*** Opening Input records ***
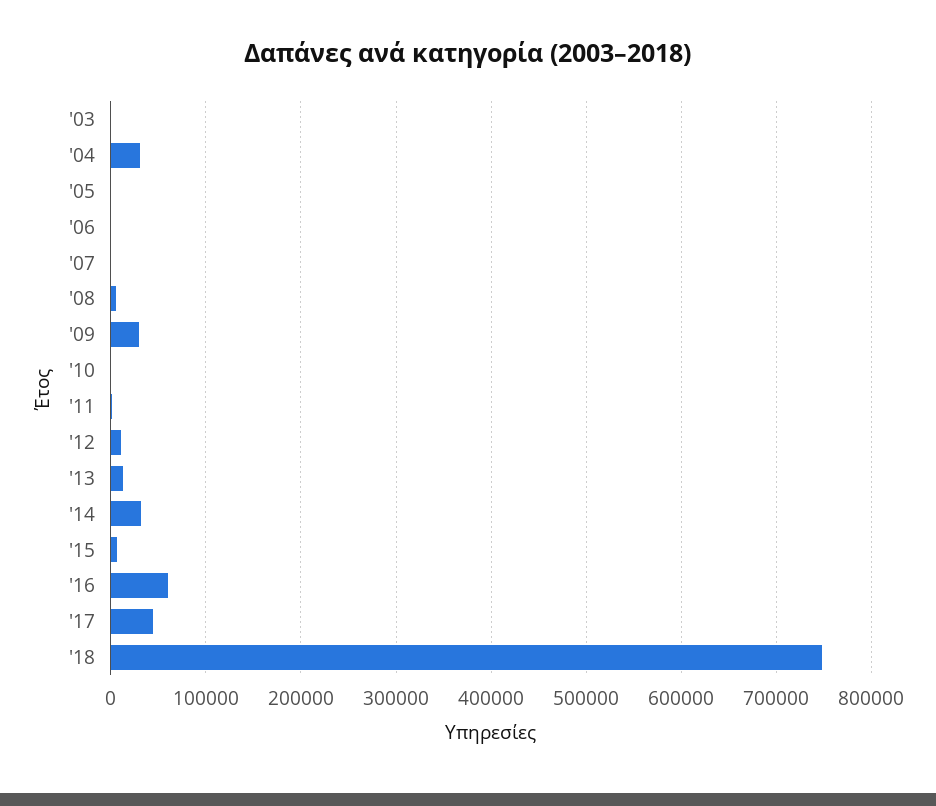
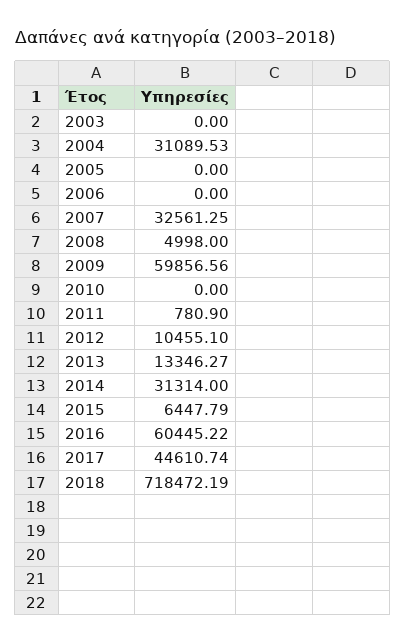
  {
    "'03": 0,
    "'04": 31089.53,
    "'05": 0,
    "'06": 0,
-   "'07": 0,
+   "'07": 32561.25,
    "'08": 4998,
-   "'09": 30000,
+   "'09": 59856.56,
    "'10": 0,
    "'11": 780.9,
    "'12": 10455.1,
    "'13": 13346.27,
    "'14": 31314,
    "'15": 6447.79,
    "'16": 60445.22,
    "'17": 44610.74,
-   "'18": 750000
+   "'18": 718472.19
  }

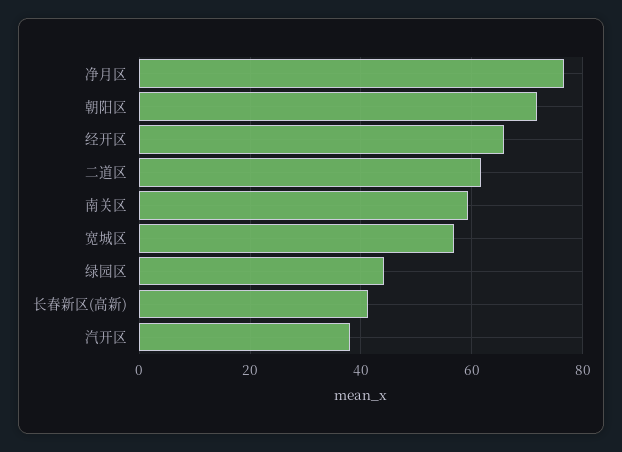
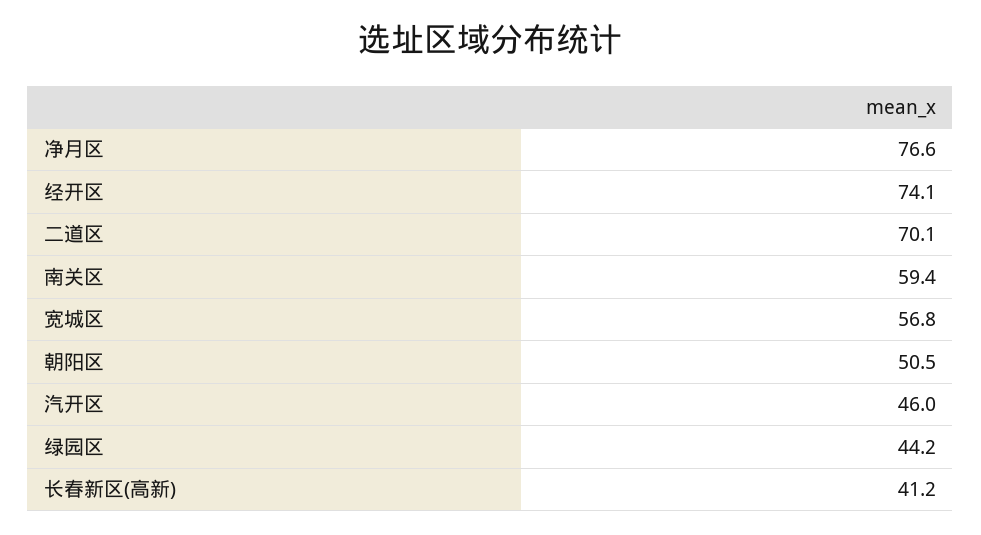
  {
    "净月区": 76.6,
-   "朝阳区": 72,
+   "朝阳区": 50.5,
-   "经开区": 66,
+   "经开区": 74.1,
-   "二道区": 62,
+   "二道区": 70.1,
    "南关区": 59.4,
    "宽城区": 56.8,
    "绿园区": 44.2,
    "长春新区(高新)": 41.2,
-   "汽开区": 38
+   "汽开区": 46
  }

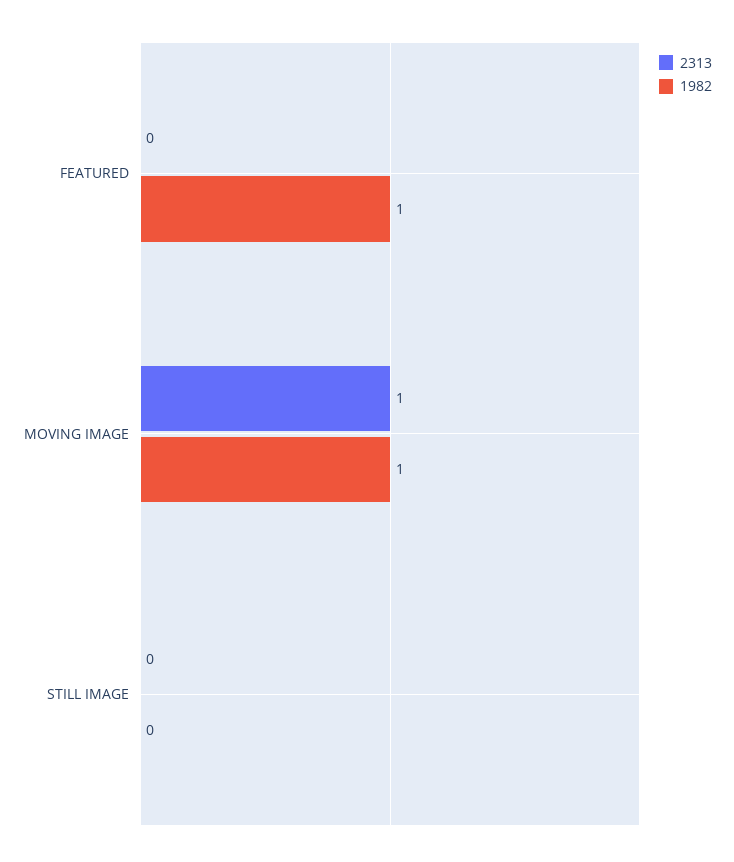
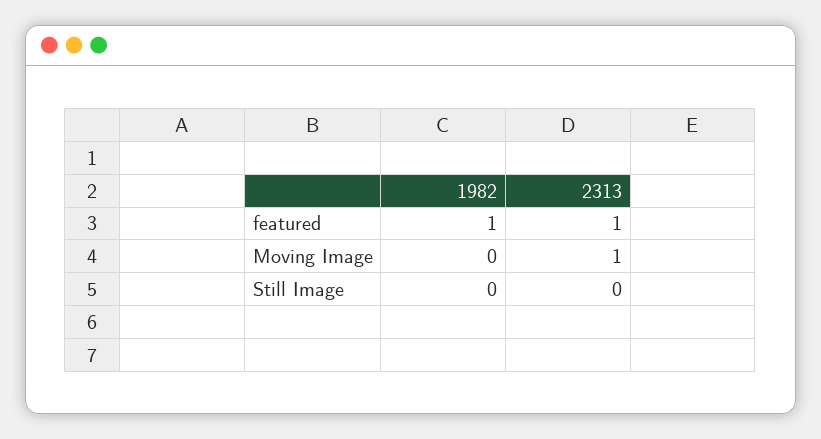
  {
    "2313": {
-     "FEATURED": 0,
+     "FEATURED": 1,
      "MOVING IMAGE": 1,
      "STILL IMAGE": 0
    },
    "1982": {
      "FEATURED": 1,
-     "MOVING IMAGE": 1,
+     "MOVING IMAGE": 0,
      "STILL IMAGE": 0
    }
  }

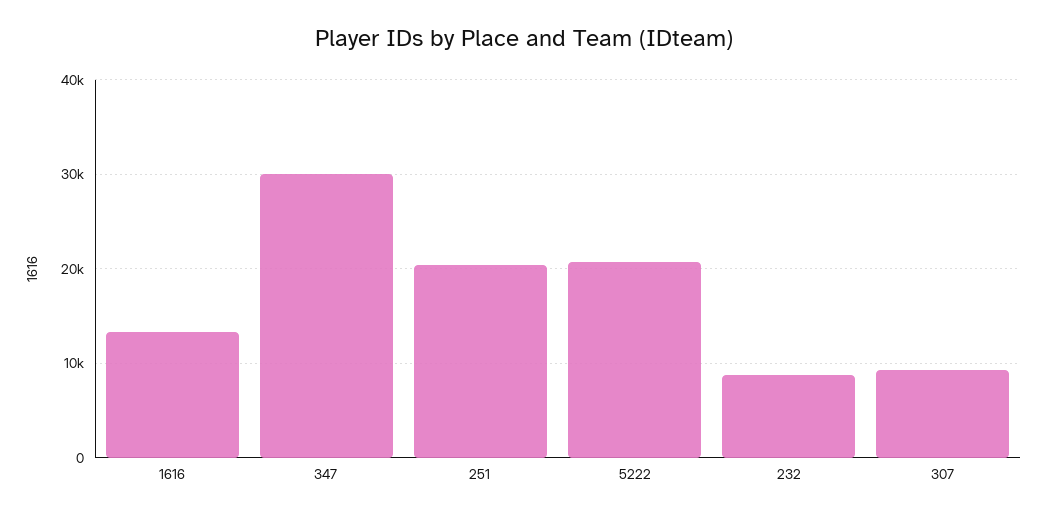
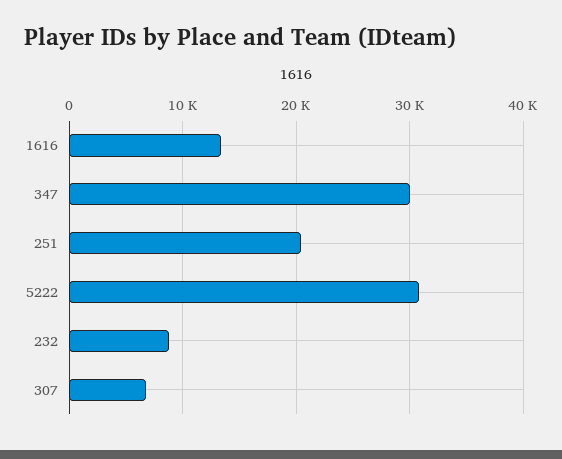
  {
    "1616": 13000,
    "347": 30000,
    "251": 20000,
-   "5222": 21000,
+   "5222": 31000,
    "232": 9000,
-   "307": 9000
+   "307": 7000
  }

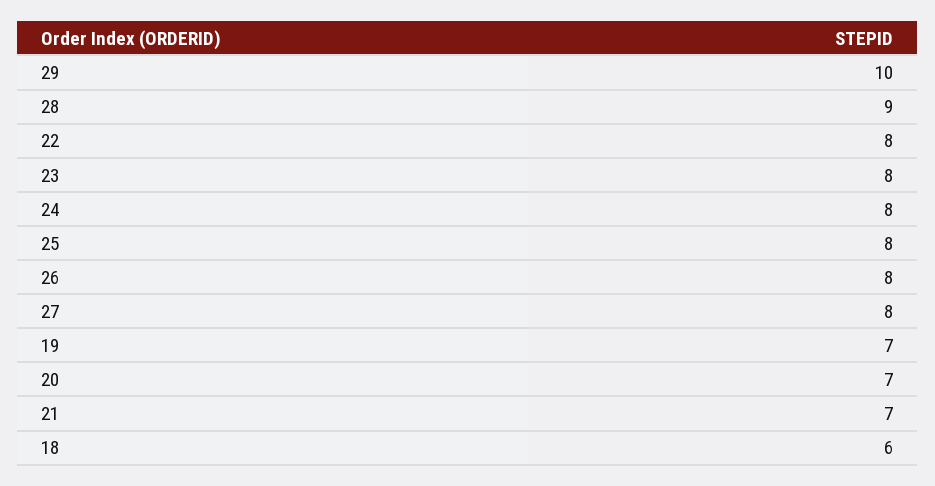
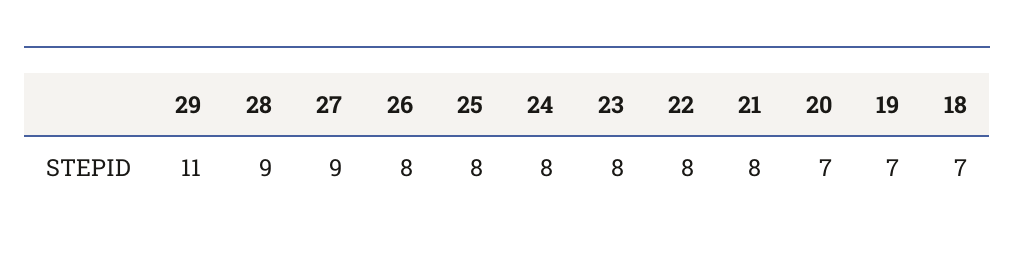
  {
-   "29": 10,
+   "29": 11,
    "28": 9,
    "22": 8,
    "23": 8,
    "24": 8,
    "25": 8,
    "26": 8,
-   "27": 8,
+   "27": 9,
    "19": 7,
    "20": 7,
-   "21": 7,
+   "21": 8,
-   "18": 6
+   "18": 7
  }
*** Closing Input records ***
### Directions
Count the lines in the preceding entries that contain the string "MOVING", and state only the resulting number.

### Result of this exercise
3